Opponents of papal visit 'are the real bigots'

So says Stephen Glover in the Daily Mail in a thoughtful piece. "The Devil himself could hardly have got a worse press", he says of media coverage of the Pope a week before he arrives in the UK. Glover goes on to point out some of the oddities in the coverage, such as the objections to costs -- yet there was no objection to the cost of the state visit of South Africa President Jacob Zuma, "a misogynist polygamist -- and last night's LSE lecture by Geoffrey Robertson QC, which revealed the barrister to be the "true extremist". Glover is not Catholic, and "disagrees", he says, with Benedict XVI on many issues; but he recognises him to be  "a humane man", admirable in many ways. And he wonders where the hatred comes from.

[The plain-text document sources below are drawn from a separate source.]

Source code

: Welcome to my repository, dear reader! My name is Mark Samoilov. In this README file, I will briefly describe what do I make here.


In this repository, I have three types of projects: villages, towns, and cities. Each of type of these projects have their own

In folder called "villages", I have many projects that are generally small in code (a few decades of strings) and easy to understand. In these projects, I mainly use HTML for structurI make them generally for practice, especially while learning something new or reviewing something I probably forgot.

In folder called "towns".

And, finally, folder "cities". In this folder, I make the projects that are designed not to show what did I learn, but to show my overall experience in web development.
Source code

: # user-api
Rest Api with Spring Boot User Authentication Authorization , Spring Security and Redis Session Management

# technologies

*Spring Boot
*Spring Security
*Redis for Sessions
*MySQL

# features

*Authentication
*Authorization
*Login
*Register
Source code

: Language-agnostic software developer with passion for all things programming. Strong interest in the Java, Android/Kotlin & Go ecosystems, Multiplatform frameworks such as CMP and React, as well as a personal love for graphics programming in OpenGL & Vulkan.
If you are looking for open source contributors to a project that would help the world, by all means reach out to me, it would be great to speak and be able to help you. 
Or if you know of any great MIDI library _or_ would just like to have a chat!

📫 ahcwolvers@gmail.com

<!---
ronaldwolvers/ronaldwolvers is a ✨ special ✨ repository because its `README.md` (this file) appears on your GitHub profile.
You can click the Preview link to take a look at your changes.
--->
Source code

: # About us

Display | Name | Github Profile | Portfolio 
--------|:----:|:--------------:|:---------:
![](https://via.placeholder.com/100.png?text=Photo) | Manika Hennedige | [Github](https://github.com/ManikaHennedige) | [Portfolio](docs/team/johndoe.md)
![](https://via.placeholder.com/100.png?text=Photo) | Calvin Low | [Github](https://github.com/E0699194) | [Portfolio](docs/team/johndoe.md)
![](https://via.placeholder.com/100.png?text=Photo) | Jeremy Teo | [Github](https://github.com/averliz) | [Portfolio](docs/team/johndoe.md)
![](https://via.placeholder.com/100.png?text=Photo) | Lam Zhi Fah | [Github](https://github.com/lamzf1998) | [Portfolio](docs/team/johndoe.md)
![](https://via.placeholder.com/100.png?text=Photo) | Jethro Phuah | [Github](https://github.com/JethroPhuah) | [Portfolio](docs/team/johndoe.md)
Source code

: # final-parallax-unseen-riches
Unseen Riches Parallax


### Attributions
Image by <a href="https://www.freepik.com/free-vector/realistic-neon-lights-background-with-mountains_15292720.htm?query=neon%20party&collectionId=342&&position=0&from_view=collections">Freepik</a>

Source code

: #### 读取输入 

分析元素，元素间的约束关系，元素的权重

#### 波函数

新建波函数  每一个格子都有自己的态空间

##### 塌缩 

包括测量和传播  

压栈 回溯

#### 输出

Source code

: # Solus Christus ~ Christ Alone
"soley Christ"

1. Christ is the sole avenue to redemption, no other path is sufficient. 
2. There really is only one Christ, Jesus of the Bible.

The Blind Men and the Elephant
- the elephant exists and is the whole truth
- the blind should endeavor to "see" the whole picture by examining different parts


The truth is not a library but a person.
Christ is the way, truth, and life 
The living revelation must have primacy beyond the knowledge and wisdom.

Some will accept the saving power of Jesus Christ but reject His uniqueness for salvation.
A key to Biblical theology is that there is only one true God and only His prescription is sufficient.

I have been trying to puzzle out the sheer bloody mindedness and unreasonableness of some of the Pope’s critics. In part it must arise from ancient feelings of fear and hatred about the Vatican and the Papacy which run very deep in this country for well-known historical reasons, and which I have owned up to sharing, albeit in a tiny degree.
But there is something else at work, even more intolerant. It is the voice of secular humanism.I accept, of course, that lots of secular humanists are tolerant and reasonable people. But there is a hard-core which embraces and promotes atheism with the blind fervour of religious zealots.Richard Dawkins is my prime exhibit, but there are many others.
Such people can just about put up with wishy-washy Anglican clerics who substitute fashionable secular platitudes for traditional beliefs, and often display a very faint faith in God. What these zealots find detestable in Pope Benedict is not only his utter refusal to buy into their secular liberal beliefs, but also his power and effectiveness in sustaining an alternative, God-based moral system.

Catholic Voices debates PtP on C4 News

Las night's Channel 4 News -- to watch the item go here and select 'Pt4: Pope Protest' on the right-hand side -- ran a story about the meeting held yesterday morning between Archbishop Peter Smith of Southwark and the Protest the Pope coalition. The meeting was suggested and arranged by the police, and resulted in reassurances to the Church that the protest would not seek to disrupt the papal visit (see Guardian here and ICN here, which has +Peter's statement.)  "It was all very British," said C4 news presenter Jon Snow introducing the item, which included an enthusiastic "view from the pews" from Catholic Voice Fiona O'Reilly (photo from the report) and afterwards a debate between Peter Tatchell of Protest the Pope (photo, left) and CV coordinator Austen Ivereigh. Tatchell said there were "secret files" on abusive priests in the Vatican that there being witheld from police. Ivereigh thought Tatchell had been reading too much Dan Brown.